-- Work required --
Format the lines of the records from the line containing "4823 AC, Breda" through the line containing "unseren Newsletter anmelden!", inclusive, as a numbered list, omitting any blank lines.

§ §

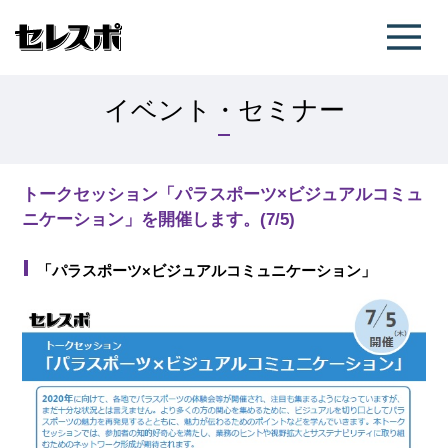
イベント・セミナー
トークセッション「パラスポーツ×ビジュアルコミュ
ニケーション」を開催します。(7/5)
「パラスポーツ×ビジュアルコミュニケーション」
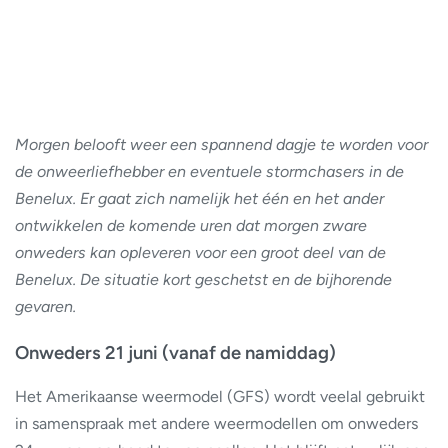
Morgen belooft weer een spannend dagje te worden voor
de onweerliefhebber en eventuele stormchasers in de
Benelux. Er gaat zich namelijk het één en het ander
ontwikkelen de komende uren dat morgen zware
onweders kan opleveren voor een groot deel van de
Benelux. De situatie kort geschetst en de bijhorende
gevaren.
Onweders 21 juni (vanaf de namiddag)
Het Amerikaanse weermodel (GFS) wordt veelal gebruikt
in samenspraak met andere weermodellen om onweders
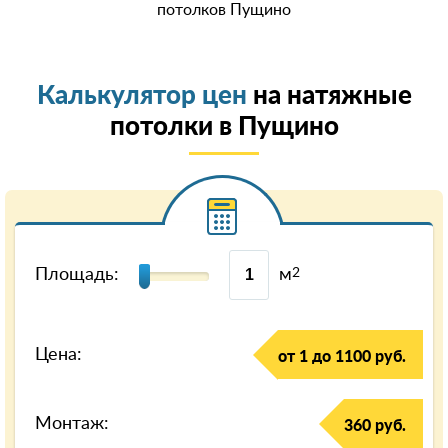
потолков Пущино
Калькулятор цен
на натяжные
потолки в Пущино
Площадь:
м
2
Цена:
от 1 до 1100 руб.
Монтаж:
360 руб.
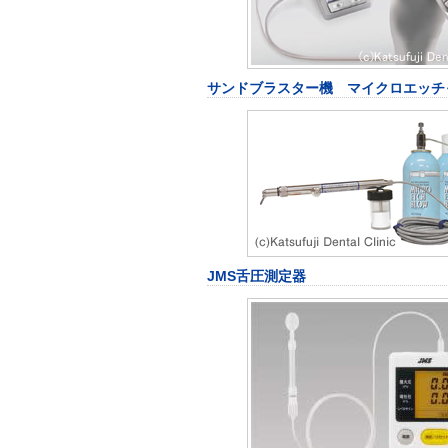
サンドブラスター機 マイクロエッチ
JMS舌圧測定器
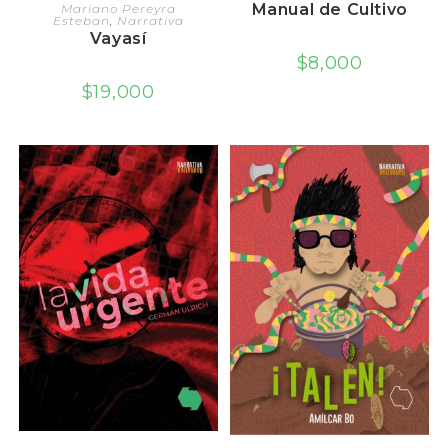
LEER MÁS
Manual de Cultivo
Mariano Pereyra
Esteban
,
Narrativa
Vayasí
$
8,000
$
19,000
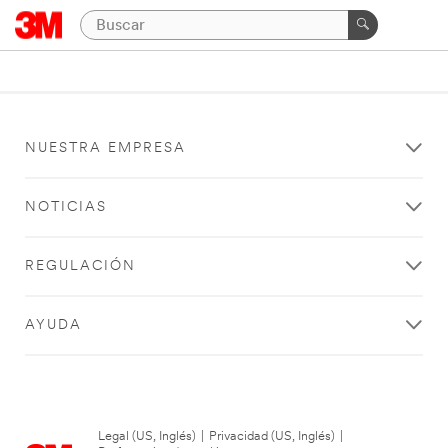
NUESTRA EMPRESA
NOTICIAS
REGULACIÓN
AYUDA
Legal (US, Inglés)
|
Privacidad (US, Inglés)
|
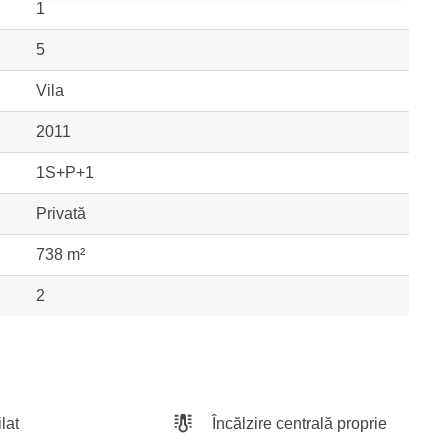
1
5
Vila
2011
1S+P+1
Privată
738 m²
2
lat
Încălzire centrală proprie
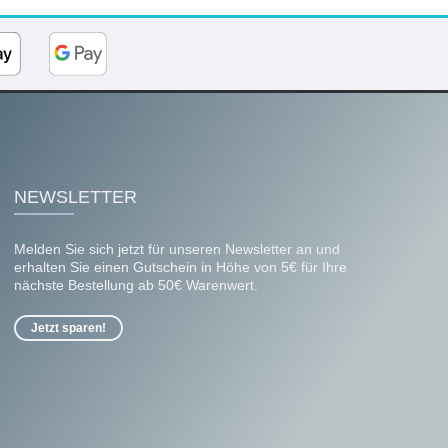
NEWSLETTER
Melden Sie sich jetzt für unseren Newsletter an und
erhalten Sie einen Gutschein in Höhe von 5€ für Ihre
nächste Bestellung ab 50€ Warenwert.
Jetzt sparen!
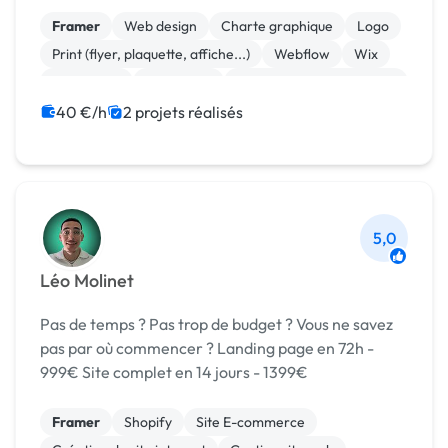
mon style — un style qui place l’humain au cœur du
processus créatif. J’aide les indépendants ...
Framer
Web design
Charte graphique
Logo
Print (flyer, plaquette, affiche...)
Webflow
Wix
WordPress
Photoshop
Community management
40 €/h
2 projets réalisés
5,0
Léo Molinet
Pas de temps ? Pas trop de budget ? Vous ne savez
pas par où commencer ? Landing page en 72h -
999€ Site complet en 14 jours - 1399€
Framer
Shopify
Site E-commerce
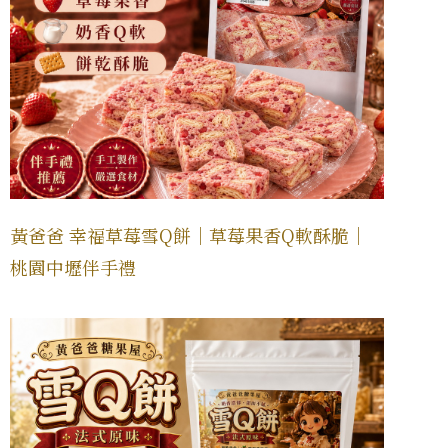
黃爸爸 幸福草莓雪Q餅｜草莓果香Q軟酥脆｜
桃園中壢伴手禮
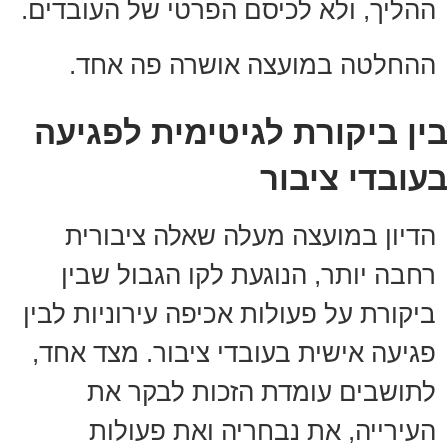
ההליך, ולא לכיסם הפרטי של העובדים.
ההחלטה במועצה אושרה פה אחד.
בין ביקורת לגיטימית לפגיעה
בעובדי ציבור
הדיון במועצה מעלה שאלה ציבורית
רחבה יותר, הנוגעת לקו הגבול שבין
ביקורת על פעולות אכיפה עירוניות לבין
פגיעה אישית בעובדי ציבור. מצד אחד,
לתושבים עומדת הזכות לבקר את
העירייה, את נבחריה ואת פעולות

§ §

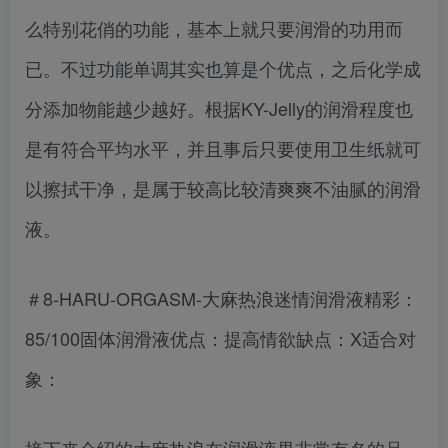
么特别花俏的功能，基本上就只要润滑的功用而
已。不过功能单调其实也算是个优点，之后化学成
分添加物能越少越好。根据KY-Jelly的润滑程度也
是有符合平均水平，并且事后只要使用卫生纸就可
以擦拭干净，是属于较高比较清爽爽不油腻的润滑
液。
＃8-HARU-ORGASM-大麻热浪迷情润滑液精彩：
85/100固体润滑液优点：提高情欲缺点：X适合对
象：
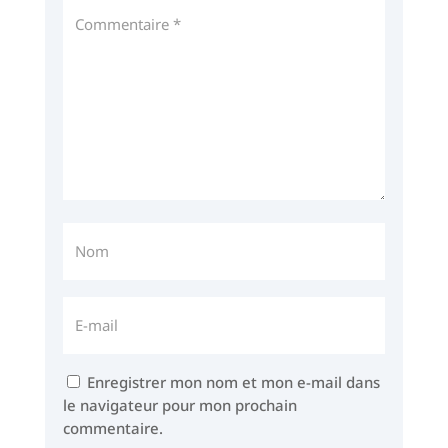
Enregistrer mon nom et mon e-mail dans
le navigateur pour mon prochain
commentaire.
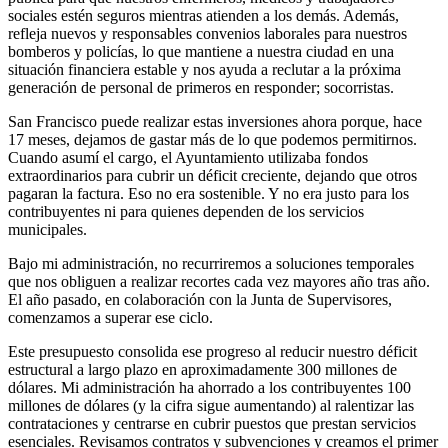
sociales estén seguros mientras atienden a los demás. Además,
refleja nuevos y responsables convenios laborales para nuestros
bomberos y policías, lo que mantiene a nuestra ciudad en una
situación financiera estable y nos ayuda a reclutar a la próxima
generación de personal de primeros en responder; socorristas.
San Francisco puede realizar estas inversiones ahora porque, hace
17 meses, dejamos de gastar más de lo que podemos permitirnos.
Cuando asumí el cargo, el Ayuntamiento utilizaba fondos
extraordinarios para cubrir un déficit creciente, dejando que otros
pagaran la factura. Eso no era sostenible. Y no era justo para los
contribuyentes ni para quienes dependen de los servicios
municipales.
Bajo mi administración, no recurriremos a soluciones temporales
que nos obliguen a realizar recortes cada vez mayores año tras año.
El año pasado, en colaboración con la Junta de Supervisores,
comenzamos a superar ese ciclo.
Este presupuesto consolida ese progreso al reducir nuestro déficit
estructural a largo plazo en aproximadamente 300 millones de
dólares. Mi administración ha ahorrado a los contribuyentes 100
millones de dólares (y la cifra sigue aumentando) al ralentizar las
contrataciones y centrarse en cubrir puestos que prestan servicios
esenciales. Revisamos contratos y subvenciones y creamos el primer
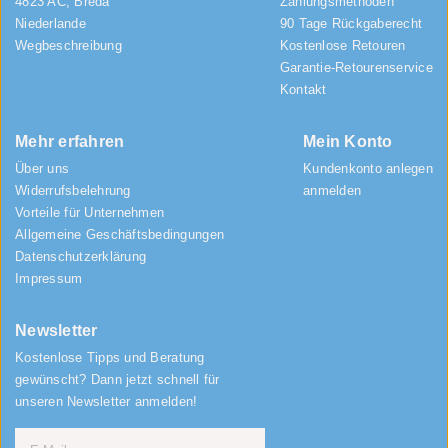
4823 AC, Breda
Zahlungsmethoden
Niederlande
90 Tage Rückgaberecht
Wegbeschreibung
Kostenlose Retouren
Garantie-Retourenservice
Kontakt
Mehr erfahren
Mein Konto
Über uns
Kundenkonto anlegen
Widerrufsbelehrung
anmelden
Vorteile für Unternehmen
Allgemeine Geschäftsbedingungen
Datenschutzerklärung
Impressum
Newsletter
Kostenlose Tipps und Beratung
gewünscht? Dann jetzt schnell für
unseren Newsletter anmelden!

§ §

-- Exercise solution --
1. 4823 AC, Breda
2. Zahlungsmethoden
3. Niederlande
4. 90 Tage Rückgaberecht
5. Wegbeschreibung
6. Kostenlose Retouren
7. Garantie-Retourenservice
8. Kontakt
9. Mehr erfahren
10. Mein Konto
11. Über uns
12. Kundenkonto anlegen
13. Widerrufsbelehrung
14. anmelden
15. Vorteile für Unternehmen
16. Allgemeine Geschäftsbedingungen
17. Datenschutzerklärung
18. Impressum
19. Newsletter
20. Kostenlose Tipps und Beratung
21. gewünscht? Dann jetzt schnell für
22. unseren Newsletter anmelden!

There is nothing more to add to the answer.